Mogelijkheden afscherming persoonsgegevens moet aangiftebereidheid verhogen
De bestaande mogelijkheden om persoonsgegevens voor en tijdens het strafproces af te schermen, moeten beter worden benut. Dit schrijven ministers Hirsch Ballin (Justitie) en Ter Horst vandaag aan de Tweede Kamer. De ministers reageren hiermee op de verkenning ‘Anonimiteit in het strafproces’. Hieruit blijkt dat angst voor represailles bij sommige delicten reden voor mensen is om geen aangifte te doen. De ministers vinden dit ‘onwenselijk’ en nemen maatregelen om hierin verandering aan te brengen.
De ministers gaven opdracht tot de verkenning omdat er signalen waren dat slachtoffers en getuigen geen aangifte deden uit angst voor represailles wanneer hun identiteit en persoonsgegevens bij de verdachte bekend worden. Uit het rapport ‘Anonimiteit in het strafproces’ blijkt inderdaad dat gemiddeld 13 procent van de slachtoffers en getuigen om deze reden geen aangifte doen. De ministers vinden dit onwenselijk. Tegelijk mag het ook niet zo zijn dat veroordelingen worden gebaseerd op oncontroleerbare verklaringen, met alle risico’s van dien. Als uitgangspunt geldt daarom dat aangiftes en getuigenverklaringen zoveel mogelijk op naam moeten worden gedaan. Op basis van de basisprincipes van het Nederlandse strafproces en de internationale beginselen van “fair trial”, zullen (verklaringen van) anonieme getuigen uitzondering blijven. Maar zolang de betrouwbaarheid van verklaringen van aangevers en getuigen op enigerlei kan worden getoetst, is het goed en belangrijk om beschermende maatregelen te treffen wanneer dat nodig is. De ministers nemen de volgende maatregelen:
- Identificatienummer: De naam en adresgegevens van de aangever zijn wettelijk niet vereist voor het opnemen van een aangifte. Wel moet de aangifte worden ondertekend en de aangever herleidbaar zijn. In 2009 start een pilot met het doen van aangifte onder nummer zodat, in ieder geval in het begin van het opsporingsonderzoek, naam en adresgegevens beter beschermd kunnen worden.

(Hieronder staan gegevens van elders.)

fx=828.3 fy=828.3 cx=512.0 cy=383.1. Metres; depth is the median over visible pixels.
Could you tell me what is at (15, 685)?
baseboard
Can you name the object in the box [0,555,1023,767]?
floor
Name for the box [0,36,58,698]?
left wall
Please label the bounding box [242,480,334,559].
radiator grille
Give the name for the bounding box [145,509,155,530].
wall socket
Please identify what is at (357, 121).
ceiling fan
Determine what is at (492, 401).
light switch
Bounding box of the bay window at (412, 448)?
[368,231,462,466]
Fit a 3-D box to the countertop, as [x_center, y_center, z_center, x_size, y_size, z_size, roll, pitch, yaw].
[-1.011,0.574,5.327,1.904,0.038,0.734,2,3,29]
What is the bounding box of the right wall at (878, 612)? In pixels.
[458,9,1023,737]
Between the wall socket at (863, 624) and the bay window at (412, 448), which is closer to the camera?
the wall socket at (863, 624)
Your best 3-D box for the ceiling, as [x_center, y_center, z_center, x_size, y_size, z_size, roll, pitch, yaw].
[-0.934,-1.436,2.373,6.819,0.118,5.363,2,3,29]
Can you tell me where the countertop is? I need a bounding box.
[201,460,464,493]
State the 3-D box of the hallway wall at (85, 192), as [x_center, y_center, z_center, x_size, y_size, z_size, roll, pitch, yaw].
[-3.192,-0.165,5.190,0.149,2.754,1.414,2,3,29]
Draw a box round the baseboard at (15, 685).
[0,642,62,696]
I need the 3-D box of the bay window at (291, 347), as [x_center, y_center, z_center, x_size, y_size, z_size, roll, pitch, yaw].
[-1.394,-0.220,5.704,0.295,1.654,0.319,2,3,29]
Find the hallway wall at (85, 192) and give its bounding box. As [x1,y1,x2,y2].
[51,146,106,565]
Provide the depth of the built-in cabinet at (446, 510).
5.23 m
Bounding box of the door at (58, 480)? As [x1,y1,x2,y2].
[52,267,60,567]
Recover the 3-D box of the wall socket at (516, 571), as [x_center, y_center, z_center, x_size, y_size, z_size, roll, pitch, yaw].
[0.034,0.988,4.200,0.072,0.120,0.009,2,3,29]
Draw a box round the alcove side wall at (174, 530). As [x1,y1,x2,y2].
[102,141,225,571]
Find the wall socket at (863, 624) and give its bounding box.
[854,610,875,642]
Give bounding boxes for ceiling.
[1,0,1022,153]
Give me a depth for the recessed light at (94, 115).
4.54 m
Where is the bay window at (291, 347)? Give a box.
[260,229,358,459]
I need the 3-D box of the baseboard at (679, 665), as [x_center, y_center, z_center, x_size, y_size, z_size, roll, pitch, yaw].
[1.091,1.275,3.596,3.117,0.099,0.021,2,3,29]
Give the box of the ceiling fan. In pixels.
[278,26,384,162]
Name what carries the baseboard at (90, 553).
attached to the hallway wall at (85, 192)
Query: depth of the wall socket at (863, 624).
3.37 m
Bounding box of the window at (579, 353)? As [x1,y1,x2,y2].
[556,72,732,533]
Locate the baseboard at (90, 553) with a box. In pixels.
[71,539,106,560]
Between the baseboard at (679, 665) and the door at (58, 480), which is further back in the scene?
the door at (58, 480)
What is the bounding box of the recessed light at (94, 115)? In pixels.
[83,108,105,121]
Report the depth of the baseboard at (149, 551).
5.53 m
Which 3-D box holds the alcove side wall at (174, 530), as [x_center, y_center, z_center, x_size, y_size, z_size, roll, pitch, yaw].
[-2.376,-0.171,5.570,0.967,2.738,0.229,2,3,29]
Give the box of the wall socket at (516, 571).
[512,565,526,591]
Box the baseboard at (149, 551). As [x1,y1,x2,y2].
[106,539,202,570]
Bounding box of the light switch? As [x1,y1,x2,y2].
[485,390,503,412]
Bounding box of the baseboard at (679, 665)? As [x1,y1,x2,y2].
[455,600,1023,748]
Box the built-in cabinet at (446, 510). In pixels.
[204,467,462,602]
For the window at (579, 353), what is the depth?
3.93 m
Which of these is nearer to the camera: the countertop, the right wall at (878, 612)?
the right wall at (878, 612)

- Domiciliekeuze: Wanneer het woonadres van het slachtoffer of de getuige niet relevant is voor de bewijsvoering in het strafproces, zullen vaker persoonlijke gegevens moeten kunnen worden afgeschermd door gebruik te maken van domiciliekeuze (bijvoorbeeld op het adres van het politiebureau). Bekeken wordt op welke wijze de registratiesystemen van de politie hiervoor aangepast moeten worden, zodat meerdere adressen (afgeschermd) aan één persoon kunnen worden gekoppeld.
- Handleiding en werkwijzen: In overleg met het College van procureurs-generaal zal worden bekeken op welke wijze de “Handleiding opnemen (deels) anonieme aangifte/verklaring” kan worden aangepast, zodat de mogelijkheden van deze regeling beter kunnen worden benut.

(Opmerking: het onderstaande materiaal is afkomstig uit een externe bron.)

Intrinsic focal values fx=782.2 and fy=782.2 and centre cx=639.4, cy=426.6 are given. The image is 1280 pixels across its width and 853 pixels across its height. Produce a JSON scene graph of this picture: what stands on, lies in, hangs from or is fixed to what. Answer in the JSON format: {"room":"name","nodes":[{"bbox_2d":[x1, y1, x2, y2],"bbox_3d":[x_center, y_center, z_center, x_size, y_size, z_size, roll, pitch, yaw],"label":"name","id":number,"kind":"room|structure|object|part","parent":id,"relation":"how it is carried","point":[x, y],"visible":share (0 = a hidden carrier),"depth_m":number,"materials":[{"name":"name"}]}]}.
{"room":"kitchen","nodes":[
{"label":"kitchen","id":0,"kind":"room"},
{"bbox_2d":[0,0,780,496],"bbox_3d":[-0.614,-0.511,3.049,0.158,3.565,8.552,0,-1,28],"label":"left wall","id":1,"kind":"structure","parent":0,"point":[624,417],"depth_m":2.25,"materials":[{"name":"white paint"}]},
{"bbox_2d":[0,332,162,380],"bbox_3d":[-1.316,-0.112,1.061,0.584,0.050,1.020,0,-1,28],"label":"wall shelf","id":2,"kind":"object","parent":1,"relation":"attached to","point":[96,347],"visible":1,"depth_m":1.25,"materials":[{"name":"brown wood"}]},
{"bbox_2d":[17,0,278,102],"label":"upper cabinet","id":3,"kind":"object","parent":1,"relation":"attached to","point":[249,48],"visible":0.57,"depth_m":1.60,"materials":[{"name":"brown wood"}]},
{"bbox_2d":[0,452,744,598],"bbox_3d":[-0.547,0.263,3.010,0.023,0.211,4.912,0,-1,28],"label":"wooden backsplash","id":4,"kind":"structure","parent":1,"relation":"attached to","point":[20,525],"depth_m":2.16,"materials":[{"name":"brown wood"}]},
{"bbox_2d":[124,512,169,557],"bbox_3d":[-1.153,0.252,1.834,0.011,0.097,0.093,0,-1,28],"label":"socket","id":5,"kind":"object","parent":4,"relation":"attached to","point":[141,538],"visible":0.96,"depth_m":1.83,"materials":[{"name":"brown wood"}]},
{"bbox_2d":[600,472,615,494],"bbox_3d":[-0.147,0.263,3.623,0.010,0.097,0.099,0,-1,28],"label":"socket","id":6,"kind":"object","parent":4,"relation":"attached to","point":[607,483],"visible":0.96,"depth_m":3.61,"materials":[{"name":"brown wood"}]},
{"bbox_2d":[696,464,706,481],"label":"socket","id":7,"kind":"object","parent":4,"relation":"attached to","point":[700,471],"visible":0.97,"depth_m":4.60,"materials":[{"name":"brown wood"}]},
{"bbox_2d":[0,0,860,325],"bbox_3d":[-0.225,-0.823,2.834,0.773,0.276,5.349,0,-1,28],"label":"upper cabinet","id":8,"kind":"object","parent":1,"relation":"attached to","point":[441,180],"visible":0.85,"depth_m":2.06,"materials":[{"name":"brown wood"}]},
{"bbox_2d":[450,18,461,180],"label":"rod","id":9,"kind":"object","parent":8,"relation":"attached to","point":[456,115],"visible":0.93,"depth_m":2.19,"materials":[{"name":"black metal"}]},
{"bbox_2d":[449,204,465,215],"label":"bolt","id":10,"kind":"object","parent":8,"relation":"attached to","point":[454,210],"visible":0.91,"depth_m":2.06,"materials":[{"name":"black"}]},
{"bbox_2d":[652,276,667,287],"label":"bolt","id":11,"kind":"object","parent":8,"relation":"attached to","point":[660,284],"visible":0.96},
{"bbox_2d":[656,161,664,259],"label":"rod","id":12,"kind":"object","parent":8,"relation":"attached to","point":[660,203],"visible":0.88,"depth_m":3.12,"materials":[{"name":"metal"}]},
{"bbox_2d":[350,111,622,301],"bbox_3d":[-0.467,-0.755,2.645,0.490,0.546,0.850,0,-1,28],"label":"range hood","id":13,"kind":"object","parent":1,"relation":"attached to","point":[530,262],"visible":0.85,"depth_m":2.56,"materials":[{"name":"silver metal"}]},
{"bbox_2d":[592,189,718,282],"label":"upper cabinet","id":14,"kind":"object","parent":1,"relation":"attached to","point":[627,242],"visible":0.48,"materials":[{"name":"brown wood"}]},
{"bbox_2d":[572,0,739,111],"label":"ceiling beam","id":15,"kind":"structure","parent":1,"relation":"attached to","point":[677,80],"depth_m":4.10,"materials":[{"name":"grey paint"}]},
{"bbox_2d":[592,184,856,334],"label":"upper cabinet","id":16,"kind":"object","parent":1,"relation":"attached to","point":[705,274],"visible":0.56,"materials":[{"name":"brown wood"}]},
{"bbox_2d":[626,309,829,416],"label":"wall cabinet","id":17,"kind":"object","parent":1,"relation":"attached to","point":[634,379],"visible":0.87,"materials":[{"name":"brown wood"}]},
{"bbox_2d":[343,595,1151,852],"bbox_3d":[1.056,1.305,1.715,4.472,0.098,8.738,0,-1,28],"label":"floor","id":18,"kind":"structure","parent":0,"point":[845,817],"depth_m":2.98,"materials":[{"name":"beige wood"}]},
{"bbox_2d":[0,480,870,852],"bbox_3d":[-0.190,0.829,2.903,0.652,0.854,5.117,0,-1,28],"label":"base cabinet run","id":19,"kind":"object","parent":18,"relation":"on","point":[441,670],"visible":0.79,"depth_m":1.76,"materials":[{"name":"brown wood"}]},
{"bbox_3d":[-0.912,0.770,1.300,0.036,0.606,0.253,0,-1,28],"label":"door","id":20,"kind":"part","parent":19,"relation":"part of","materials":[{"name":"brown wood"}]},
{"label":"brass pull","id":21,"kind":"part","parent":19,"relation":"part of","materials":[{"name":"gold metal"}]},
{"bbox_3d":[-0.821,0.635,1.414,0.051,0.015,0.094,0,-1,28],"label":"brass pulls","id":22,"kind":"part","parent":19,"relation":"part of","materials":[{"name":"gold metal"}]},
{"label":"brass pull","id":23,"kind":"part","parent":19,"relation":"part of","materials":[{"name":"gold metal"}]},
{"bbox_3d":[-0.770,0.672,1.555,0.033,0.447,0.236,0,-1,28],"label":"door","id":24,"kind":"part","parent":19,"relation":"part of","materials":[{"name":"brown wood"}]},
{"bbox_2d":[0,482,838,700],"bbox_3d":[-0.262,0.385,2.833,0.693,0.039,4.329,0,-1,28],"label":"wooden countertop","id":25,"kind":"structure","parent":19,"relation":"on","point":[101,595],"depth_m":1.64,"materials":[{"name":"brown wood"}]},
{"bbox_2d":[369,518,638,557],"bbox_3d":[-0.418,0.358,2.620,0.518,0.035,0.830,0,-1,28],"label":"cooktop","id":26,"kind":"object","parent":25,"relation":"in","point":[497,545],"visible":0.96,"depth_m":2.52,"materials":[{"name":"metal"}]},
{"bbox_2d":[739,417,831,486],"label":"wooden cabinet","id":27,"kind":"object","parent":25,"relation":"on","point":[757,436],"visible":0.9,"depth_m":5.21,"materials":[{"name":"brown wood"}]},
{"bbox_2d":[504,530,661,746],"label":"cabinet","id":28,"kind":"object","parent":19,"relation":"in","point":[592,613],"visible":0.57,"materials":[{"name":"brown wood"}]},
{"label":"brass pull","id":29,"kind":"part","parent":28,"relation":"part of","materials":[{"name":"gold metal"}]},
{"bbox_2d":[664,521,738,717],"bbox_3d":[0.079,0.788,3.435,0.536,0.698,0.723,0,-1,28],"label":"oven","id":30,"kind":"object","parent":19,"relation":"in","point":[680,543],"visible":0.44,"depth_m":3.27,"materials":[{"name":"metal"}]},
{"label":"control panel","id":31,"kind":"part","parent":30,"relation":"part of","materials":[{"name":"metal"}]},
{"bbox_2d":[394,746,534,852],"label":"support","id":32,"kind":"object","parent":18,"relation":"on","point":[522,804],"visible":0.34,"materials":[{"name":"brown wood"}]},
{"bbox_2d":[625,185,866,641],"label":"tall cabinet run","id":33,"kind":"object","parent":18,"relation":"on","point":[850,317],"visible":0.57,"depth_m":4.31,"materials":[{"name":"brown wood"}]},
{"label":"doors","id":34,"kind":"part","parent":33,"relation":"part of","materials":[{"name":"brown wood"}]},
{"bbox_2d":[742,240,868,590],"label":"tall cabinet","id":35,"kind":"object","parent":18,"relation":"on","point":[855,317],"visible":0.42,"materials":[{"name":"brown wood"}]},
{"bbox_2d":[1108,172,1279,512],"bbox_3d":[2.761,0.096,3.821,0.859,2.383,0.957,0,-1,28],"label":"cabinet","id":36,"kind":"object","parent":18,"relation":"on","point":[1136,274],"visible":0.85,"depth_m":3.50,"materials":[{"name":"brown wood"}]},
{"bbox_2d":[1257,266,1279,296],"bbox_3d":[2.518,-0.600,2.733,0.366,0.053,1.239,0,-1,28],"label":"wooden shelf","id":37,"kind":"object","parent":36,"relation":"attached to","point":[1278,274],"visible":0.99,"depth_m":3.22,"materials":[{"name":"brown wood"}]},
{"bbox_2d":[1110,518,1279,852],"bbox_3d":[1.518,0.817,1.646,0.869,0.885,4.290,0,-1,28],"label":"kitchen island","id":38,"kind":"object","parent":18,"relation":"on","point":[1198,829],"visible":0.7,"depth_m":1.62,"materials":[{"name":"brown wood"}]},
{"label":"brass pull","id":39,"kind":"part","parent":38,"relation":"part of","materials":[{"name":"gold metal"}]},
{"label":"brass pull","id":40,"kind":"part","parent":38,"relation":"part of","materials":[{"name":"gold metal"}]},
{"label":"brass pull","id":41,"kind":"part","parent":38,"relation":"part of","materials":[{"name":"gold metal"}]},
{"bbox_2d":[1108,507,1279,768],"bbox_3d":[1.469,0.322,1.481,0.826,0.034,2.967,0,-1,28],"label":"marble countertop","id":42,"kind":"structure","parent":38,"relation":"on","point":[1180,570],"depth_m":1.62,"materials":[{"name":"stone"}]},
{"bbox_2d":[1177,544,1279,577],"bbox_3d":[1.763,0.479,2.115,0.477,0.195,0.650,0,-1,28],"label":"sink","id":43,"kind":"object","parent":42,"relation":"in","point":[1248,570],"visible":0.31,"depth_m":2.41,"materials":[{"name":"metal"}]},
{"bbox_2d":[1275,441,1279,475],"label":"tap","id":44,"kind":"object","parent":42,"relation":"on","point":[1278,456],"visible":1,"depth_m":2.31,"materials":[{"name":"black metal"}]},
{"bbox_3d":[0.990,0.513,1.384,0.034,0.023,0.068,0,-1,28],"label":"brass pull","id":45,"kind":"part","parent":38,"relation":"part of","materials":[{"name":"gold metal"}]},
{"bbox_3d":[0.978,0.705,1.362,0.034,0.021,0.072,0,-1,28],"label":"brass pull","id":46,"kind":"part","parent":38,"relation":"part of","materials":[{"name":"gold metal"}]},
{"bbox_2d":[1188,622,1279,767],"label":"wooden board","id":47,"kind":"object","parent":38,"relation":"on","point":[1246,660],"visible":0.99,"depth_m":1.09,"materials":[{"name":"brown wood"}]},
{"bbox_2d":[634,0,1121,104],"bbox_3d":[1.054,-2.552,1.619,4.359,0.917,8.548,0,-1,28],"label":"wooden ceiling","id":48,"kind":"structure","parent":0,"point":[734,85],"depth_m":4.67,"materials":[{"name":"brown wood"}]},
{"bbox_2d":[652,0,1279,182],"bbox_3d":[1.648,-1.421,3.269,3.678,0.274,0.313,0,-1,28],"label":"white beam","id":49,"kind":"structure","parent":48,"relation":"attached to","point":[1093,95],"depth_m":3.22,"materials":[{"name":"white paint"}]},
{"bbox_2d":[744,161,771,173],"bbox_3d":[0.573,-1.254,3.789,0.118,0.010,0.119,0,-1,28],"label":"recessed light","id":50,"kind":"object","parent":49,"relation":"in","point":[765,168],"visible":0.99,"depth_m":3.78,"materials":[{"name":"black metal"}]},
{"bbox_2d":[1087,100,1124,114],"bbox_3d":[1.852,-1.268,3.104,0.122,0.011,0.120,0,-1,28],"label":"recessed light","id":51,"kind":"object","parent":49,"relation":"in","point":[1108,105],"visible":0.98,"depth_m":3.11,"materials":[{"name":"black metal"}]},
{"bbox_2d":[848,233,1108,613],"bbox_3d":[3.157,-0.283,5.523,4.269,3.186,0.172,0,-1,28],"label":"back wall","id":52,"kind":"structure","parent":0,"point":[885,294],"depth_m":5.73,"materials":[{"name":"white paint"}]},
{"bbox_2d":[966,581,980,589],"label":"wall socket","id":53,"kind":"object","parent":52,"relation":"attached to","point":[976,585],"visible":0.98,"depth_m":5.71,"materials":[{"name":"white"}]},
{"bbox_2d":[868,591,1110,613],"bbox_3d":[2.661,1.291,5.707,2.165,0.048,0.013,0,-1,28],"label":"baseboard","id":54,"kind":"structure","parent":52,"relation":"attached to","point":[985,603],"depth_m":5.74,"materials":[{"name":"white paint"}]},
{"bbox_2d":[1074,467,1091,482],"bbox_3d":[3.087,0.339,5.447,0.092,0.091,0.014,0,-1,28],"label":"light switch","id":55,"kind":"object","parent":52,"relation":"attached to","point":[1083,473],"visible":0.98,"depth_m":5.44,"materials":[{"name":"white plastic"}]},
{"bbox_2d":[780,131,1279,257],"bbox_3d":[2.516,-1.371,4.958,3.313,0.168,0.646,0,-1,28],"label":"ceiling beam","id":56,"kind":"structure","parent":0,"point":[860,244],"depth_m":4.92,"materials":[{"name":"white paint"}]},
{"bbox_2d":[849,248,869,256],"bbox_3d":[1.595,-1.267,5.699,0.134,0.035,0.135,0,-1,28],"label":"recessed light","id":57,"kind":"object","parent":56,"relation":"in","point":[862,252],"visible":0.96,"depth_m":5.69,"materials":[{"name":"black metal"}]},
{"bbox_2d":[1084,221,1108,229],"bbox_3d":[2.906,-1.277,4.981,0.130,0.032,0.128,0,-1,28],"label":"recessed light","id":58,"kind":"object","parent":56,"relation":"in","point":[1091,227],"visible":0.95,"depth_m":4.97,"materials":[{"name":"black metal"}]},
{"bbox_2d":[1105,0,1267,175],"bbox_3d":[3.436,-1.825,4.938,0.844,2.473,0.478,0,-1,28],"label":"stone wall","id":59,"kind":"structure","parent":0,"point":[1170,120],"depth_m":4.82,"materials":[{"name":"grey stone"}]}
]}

- Werkgevers: Vanuit het beginsel van ‘goed werkgeverschap’ hebben werkgevers met een publieke taak bij agressie en geweld tegen hun werknemers een tweeledige verantwoordelijkheid om aangifte te doen. Namelijk om het uitoefenen van de publieke taak te beschermen én om hun werknemer te beschermen. Minister Ter Horst zal de deze werkgevers daarom wijzen op hun eigen verantwoordelijkheid om aangifte te doen. Zij verwacht dat de overheid hierin een voorbeeldfunctie zal vervullen.
De ministers schrijven dat bij strafbare feiten waarbij slachtoffer en dader elkaar kennen (bijvoorbeeld bij huiselijk geweld), of waarbij de persoonlijke gegevens van de aangever relevant zijn voor het strafdossier, anonimiteit geen oplossing is. Hier zullen de slachtoffers en getuigen op een andere wijze moeten worden beschermd. Het rapport biedt hiervoor voldoende handvatten.